Hoje em dia, o encontro entre a filosofia e o cinema é muito comum. No entanto, esse encontro nem sempre foi fácil e, até hoje, é apenas um encontro pedagógico: os filmes são vistos como um recurso privilegiado para exemplificar noções filosóficas. Ver filmes pode fazer compreender conceitos, determinada noção abstrata pode ser esclarecida pelo confronto entre seu tratamento teórico nos textos filosóficos e seu tratamento cinematográfico. Ora, não é a liberdade uma construção social, não é a luta de classes o motor da história, tal como em Eles não usam black-tie? Não é o tempo o senhor da ordem e da desordem, como em Lavoura arcaica? Não podem os filmes de Eduardo Coutinho prover material para enriquecer o debate sobre o público e o privado, a memória e o atual, o real e o imaginário? E assim como esses, muitos outros temas e filmes poderiam ser citados. Uma bem feita interpretação dos filmes e um bom repertório filosófico podem dar bons frutos, se a estratégia pedagógica for bem preparada. No entanto, essa aproximação pode resultar em um beco sem saída empobrecedor. Muito facilmente o tratamento temático pode fazer os filmes desaparecerem numa discussão sociologizante ou historicizante ou sequer isso. Do lado da filosofia, é arriscado substituir o rigor conceitual em exemplificação casual, como se fosse possível achar um exemplo estético para toda teoria.

• Dados fornecidos:

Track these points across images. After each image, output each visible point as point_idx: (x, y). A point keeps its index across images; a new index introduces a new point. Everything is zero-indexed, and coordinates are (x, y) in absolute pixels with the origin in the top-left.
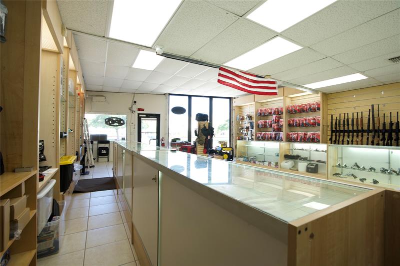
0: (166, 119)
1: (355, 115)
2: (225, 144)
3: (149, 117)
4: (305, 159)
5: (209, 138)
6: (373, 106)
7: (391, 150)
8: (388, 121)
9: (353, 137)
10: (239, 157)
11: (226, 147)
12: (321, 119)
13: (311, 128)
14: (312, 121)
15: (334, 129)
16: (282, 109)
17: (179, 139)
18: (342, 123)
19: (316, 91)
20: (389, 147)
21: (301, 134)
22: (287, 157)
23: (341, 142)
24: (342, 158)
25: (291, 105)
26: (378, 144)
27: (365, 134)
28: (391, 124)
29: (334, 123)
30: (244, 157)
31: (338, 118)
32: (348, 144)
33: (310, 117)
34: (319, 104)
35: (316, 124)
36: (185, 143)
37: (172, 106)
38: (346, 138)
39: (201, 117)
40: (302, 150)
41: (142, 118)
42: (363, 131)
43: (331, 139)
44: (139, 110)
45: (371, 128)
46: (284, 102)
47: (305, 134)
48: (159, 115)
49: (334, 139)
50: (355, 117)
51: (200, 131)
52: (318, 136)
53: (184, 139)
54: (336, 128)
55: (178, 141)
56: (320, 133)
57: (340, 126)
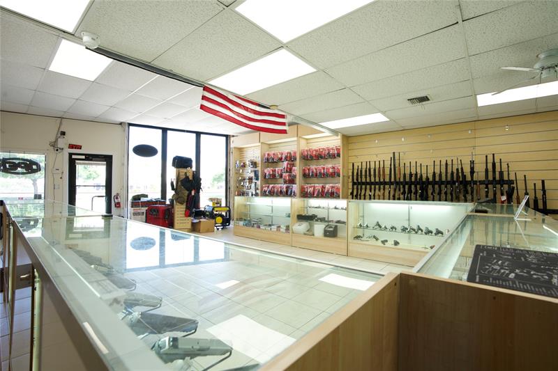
0: (123, 164)
1: (377, 163)
2: (218, 202)
3: (91, 160)
4: (322, 220)
5: (193, 193)
6: (394, 153)
7: (411, 205)
8: (408, 172)
9: (375, 190)
10: (237, 220)
11: (220, 207)
12: (341, 168)
13: (329, 179)
14: (331, 170)
15: (355, 181)
16: (295, 153)
17: (146, 196)
18: (363, 173)
19: (335, 132)
20: (409, 202)
21: (318, 186)
22: (301, 218)
23: (362, 197)
24: (363, 216)
25: (306, 149)
26: (399, 199)
27: (387, 186)
28: (411, 175)
29: (355, 174)
30: (245, 220)
31: (360, 167)
32: (370, 199)
33: (329, 165)
34: (339, 149)
35: (335, 174)
36: (156, 202)
37: (133, 143)
38: (368, 192)
39: (181, 163)
40: (319, 207)
41: (77, 161)
42: (385, 183)
43: (352, 193)
44: (72, 146)
45: (393, 180)
46: (298, 144)
47: (323, 187)
48: (112, 156)
49: (355, 193)
50: (377, 166)
51: (179, 183)
52: (338, 189)
53: (155, 195)
54: (357, 180)
55: (143, 199)
56: (340, 185)
57: (361, 178)
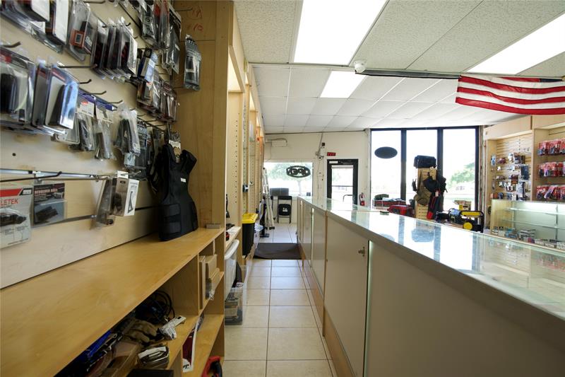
0: (367, 167)
2: (466, 205)
3: (342, 164)
5: (437, 194)
10: (495, 228)
11: (469, 210)
17: (387, 196)
30: (508, 230)
36: (397, 202)
37: (375, 147)
41: (333, 166)
44: (329, 154)
48: (357, 160)
51: (422, 184)
53: (395, 195)
55: (385, 199)
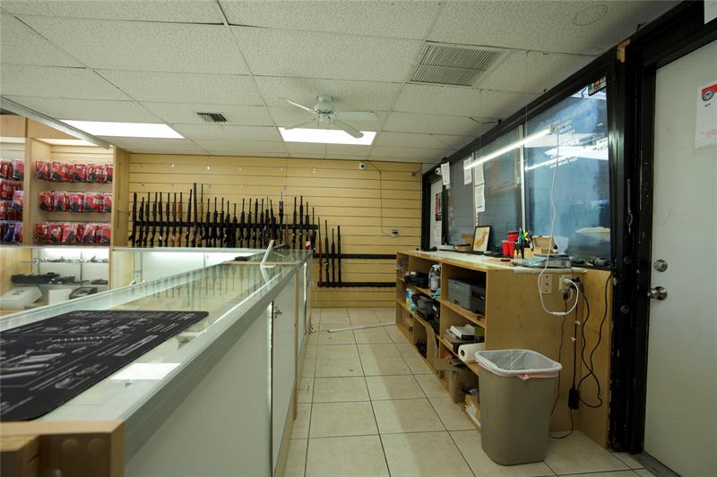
1: (172, 196)
4: (69, 281)
6: (195, 184)
7: (206, 254)
8: (212, 211)
9: (167, 234)
12: (112, 199)
13: (95, 215)
14: (95, 201)
15: (138, 219)
16: (21, 166)
19: (103, 142)
20: (212, 249)
21: (72, 227)
22: (19, 280)
23: (149, 243)
24: (141, 272)
25: (48, 161)
26: (200, 246)
27: (185, 229)
28: (216, 214)
29: (138, 210)
31: (146, 200)
32: (161, 245)
33: (92, 194)
34: (111, 169)
35: (101, 209)
38: (158, 236)
40: (62, 260)
42: (182, 224)
43: (132, 238)
45: (192, 220)
46: (29, 151)
47: (80, 228)
49: (137, 238)
50: (172, 200)
52: (108, 231)
54: (141, 217)
56: (111, 226)
57: (148, 215)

• Tarefa:
Traduza para o inglês esta frase do trecho sobre filosofia e cinema: "Uma bem feita interpretação dos filmes e um bom repertório filosófico podem dar bons frutos, se a estratégia pedagógica for bem preparada." A listagem vem de outra fonte.

• Resposta:
A well-made interpretation of films and a good philosophical repertoire can bear good fruit if the teaching strategy is well prepared.